For instance, part of ship design includes wizards who assist in their building to abjure the wood / sails / etc. from harm. So maybe all ships are immune to magic spells 3rd level and lower (a la the 5E14 Counterspell rules), and spells of 4th level or higher have the "ship" making an ability check of 10+spell level (like Counterspell as well). And depending on ship size and how much money is spent to build these ships, each ship's "spellcasting ability score" and the "spell level" that they counter at can be higher.
 

As powerful as a single mage is or can be, they wont be the only member aboard any ship. Training someone to use a musket would be significantly cheaper both time-wise and monetarily to do in large groups.

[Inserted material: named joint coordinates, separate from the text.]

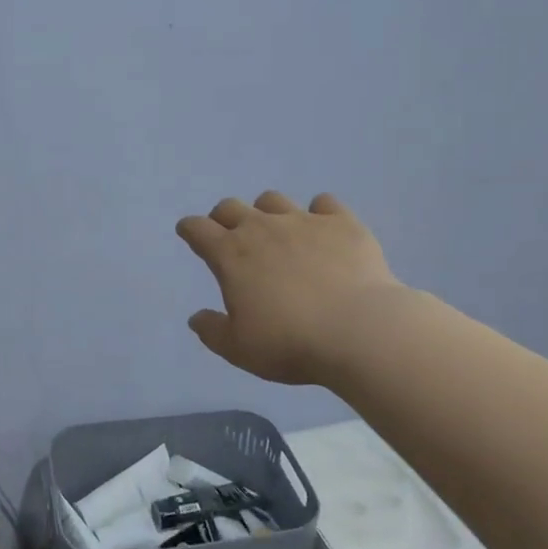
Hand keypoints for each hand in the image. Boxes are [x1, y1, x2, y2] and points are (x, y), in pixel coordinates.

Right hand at [176, 191, 400, 384]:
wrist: (359, 331)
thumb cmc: (290, 343)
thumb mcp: (239, 349)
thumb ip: (212, 331)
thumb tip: (196, 318)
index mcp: (230, 255)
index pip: (197, 229)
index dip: (189, 229)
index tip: (188, 233)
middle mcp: (262, 228)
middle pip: (231, 207)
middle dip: (223, 217)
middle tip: (229, 234)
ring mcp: (303, 221)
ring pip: (273, 200)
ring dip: (266, 212)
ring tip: (276, 231)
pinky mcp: (342, 223)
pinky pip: (324, 203)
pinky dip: (319, 212)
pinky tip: (323, 228)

Lore wise, wizards are unlikely to join, as they spend their time learning, sorcerers may be too unstable to have around, clerics and paladins are only going to be sailors if its within their god’s plan or their oath respectively. Rangers may join as hunters of the sea, druids may work with them to keep the local waters cared for. Warlocks are likely the best fit, as someone desperate enough to make a deal with a mysterious entity may fit amongst a pirate group.

Also, a group of pirates (or any sailors for that matter) may not be trusting of an individual who has the capacity to destroy their ship at any moment with a word and gesture.

TLDR; most mages wont be sailing. Too expensive and (assumed by others to be) volatile.
 

There have been many times throughout history when a weapon or tactic was devastating until countermeasures were enacted and I think too often people look at the real world and assume no countermeasures would have been developed against magical attacks. The counters could be as simple as flame resistant sails that have HP so multiple or very powerful fireballs could still take them down to some reason they're completely immune to the tactic. A fireball should not instantaneously destroy sails, both from a fun point of view and a tactical countermeasure point of view.
 


If every ship has a level five mage fireball does become a problem.
Once again, I feel as though we're trying to make sense of a game that doesn't really make sense when you apply the rules to a living, breathing setting. But in the interest of playing along, in the real world, the owners of merchant vessels in the 17th and 18th centuries tried to cut down costs as much as possible by crewing their ships with the minimum number possible, so how much would it cost to crew the ship with one level 5 Wizard? I'm guessing it would be prohibitively expensive to put them on anything but the ships carrying the most expensive cargo. So it probably wouldn't be much of a problem.

But there are ways to get around that -- Longbows with a range 4 times the wizard, cannons with range 16 times the wizard
Various water control spells to put out the burning.
I think a cannon in D&D has something like a 2,000 foot range. But in the OP, gunpowder/cannons was supposed to be rare and expensive. Fireball has a range of 150 feet (I think), so you'd get to pound the hell out of the Wizard's ship before it got into fireball range.
 

- There might be international/cultual laws against using certain magic on vessels that is reinforced by sailing culture or by international pacts. Having it be a sailing culture thing will mean that captains themselves will reinforce it. They will not hire wizards who use fire lest other captains and sailors ostracize them or refuse to trade with them. Wizards who use fire have huge bounties laid on them that make them targets for pirates to collect. Pirates refuse to use them lest the wizard attract the ire of both pirates, merchants and naval ships Maybe using fire on a ship comes with a strong superstition. A ship that is known for using fire will find themselves on the receiving end.

- specialized glyphs of warding can be put on sails and various parts of the boat that automatically extinguish flames. Glyph of warding that casts mending on the hull would be useful. Expensive though.

- you can’t plunder a burning ship
 

One way to keep the idea of ship-based artillery while eschewing gunpowder is to have banks of heavy ballistae mounted on and between decks.
 

Introduce materials that are more resistant to fire, being put on fire? So the sails are more resistant to fireballs, but still can be shredded with grapeshot?